**Text passage**
━━━━━━━━━━

Some, but not all, Jim Harrison stuff we like:

Farmer

Wolf: A False Memoir

Warlock

Legends of the Fall

Dalva

The Woman Lit By Fireflies

Abbey and Harrison are our two list toppers for now, but…

Also high on the list are David Quammen who writes irreverent and fascinating essays like those in Wild Thoughts from Wild Places; Thomas McGuane, a real Montanan with all that connotes; Larry McMurtry who wrote the Lonesome Dove four-book series which are not about doves but about cowboys, dance hall girls, snapping turtles, arrow wounds, camp fires and ravens.

We also like Annie Dillard, a two-fisted lover of wild things and oddities, like the ones in her eclectic For the Time Being (there’s more to Annie than Pilgrim at Tinker Creek).

And Mike Lubow has written a two-fisted novel we like about an introspective birdwatcher stuck in a big city ad agency who suddenly finds himself loose and lost as an unlikely private eye in the modern wild west. It’s The Idea People, available on Amazon, and in all bookstores. We know Mike, and think he’d be proud to be on the same page as Abbey and Harrison. Even prouder if some two-fisted birdwatchers get a kick out of his fast-moving, fun mystery.

Back to classic adventure, there’s Jack London’s short stories and his Call of the Wild. And we like South African adventure writer Wilbur Smith’s Birds of Prey, Monsoon and A Falcon Flies. These are jungle and pirate stories. Smith will introduce you to the honeyguide, an unusual African bird you oughta know. There’s H. Rider Haggard for King Solomon’s Mines (again, forget the stupid movie) and W.H. Hudson for Green Mansions, a haunting Amazon adventure with Rima the bird girl. For sweaty Amazon non-fiction we like River of Doubt by Candice Millard about Teddy Roosevelt and his bully jungle exploration there.

━━━━━━━━━━

**Work instruction**
Which book by Candice Millard does the reading list recommend as Amazon non-fiction? None of the items are needed.

Saved data entries:

━━━━━━━━━━

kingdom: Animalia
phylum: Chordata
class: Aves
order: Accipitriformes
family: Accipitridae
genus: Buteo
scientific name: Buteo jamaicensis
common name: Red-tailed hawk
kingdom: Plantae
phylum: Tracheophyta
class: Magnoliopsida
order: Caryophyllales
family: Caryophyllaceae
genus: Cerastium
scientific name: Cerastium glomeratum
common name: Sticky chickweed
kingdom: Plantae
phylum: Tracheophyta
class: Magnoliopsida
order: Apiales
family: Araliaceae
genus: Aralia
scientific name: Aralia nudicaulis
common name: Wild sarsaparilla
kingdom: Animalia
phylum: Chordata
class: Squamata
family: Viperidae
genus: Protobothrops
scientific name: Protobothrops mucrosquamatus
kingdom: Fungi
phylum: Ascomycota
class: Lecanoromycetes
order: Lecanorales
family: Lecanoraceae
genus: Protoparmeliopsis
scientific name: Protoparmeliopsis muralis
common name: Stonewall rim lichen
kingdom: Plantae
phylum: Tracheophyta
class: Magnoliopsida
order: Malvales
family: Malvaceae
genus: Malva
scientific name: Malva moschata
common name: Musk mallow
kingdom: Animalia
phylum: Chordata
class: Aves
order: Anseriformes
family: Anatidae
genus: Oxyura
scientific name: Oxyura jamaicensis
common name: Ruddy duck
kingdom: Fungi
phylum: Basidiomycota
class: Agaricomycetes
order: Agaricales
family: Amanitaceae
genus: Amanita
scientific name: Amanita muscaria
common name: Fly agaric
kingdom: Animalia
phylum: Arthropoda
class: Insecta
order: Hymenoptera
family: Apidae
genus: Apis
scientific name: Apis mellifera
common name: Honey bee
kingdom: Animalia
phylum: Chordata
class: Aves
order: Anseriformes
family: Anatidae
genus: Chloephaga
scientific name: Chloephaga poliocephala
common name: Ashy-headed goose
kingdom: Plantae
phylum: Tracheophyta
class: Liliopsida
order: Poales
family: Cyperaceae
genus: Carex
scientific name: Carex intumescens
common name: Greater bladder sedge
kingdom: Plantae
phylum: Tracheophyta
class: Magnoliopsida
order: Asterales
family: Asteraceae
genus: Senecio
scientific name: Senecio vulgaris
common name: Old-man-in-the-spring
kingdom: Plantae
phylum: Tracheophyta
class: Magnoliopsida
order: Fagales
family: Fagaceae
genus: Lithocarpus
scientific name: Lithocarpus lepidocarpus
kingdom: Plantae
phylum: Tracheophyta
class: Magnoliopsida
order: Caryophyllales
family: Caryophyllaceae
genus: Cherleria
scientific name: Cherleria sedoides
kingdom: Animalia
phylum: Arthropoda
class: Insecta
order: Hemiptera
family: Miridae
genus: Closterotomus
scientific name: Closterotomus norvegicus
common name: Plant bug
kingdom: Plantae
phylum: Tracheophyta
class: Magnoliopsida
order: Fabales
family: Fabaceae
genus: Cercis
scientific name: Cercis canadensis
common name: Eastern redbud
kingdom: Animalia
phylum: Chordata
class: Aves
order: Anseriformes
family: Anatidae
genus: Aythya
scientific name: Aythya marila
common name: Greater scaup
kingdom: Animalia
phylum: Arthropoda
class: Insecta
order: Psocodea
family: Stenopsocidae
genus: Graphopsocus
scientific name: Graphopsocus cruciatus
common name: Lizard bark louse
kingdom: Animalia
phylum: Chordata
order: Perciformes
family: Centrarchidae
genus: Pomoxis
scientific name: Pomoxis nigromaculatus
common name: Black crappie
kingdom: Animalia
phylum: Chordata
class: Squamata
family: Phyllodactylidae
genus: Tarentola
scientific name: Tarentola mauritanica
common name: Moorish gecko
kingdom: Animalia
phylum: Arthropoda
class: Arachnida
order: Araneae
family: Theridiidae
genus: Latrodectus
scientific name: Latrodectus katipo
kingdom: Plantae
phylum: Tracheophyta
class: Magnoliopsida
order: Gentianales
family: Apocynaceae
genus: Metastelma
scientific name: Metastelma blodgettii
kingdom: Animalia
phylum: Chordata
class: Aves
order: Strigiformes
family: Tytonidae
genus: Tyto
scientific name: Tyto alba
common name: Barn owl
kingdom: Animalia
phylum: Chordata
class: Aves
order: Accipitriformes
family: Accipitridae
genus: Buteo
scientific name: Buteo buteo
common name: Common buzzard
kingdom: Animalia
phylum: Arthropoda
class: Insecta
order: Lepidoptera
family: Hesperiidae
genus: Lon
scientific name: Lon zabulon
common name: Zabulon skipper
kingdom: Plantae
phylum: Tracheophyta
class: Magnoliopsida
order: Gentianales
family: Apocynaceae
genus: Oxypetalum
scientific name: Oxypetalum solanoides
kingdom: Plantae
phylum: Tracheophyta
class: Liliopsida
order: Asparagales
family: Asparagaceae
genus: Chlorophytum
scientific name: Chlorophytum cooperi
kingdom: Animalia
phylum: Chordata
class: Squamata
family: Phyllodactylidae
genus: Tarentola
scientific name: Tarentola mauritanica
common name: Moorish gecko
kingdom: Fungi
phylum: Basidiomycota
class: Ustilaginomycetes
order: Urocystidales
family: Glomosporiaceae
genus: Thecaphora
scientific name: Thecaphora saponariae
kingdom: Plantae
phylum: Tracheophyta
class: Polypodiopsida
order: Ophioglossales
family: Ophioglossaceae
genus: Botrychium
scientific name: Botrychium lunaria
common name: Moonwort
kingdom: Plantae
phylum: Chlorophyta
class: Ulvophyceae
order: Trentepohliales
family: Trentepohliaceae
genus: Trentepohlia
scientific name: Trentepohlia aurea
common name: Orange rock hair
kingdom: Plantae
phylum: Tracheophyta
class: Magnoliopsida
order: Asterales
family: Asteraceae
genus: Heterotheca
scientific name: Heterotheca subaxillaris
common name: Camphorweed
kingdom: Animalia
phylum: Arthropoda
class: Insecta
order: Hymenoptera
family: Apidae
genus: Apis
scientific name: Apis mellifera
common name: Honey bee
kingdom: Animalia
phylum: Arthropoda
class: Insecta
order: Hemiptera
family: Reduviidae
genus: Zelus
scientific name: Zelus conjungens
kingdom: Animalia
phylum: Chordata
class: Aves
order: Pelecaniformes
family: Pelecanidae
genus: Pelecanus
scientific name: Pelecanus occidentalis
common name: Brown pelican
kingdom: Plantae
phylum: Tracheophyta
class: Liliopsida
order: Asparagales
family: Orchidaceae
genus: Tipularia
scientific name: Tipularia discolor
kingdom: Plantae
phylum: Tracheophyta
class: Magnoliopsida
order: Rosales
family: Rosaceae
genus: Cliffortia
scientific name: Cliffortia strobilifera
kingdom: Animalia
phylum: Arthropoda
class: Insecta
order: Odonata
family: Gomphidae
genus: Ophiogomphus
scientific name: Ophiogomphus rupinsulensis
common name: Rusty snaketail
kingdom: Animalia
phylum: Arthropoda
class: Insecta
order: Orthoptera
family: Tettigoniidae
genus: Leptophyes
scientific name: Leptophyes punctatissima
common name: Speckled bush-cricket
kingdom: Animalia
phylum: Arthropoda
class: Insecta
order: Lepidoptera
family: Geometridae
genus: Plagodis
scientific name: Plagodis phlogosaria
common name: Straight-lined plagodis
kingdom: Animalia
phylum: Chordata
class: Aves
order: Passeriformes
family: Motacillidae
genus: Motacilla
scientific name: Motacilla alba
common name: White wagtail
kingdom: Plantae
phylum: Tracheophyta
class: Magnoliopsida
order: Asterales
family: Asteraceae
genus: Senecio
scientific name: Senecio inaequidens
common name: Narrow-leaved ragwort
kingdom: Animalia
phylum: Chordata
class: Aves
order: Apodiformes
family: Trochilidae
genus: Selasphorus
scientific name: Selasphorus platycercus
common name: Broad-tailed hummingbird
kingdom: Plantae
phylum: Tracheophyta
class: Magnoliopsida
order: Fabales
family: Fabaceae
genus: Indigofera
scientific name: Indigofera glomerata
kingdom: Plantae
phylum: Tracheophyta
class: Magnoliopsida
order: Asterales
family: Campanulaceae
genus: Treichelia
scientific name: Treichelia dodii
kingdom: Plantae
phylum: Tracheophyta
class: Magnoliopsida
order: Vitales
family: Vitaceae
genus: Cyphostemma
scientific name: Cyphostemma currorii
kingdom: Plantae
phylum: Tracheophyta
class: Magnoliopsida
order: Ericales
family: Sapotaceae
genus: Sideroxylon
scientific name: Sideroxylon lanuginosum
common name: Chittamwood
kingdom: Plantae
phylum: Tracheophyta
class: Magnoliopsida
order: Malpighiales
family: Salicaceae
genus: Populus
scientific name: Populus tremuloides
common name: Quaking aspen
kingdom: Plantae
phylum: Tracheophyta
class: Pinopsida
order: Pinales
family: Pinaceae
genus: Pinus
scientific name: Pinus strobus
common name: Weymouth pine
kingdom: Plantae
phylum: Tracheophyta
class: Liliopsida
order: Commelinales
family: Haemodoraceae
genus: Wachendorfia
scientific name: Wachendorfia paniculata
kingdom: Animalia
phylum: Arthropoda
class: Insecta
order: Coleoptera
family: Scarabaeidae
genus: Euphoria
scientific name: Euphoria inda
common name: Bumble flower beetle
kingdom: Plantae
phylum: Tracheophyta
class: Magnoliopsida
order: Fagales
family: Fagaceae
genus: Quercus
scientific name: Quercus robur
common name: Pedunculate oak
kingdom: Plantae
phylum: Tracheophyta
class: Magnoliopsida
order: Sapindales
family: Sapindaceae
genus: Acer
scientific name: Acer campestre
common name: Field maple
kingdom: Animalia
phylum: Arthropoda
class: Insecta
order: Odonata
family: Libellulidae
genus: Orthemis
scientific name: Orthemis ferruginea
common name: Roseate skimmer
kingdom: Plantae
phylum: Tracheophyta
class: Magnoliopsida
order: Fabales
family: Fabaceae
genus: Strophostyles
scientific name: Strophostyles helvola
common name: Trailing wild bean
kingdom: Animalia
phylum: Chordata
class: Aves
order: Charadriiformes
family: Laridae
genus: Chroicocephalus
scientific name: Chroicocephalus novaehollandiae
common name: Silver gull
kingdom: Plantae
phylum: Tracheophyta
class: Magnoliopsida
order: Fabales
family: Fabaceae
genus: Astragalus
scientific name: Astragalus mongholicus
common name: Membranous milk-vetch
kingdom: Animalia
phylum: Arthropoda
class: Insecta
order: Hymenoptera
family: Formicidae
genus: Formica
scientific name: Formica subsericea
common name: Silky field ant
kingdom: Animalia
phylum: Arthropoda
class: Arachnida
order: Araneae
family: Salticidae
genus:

━━━━━━━━━━

**Answer**
River of Doubt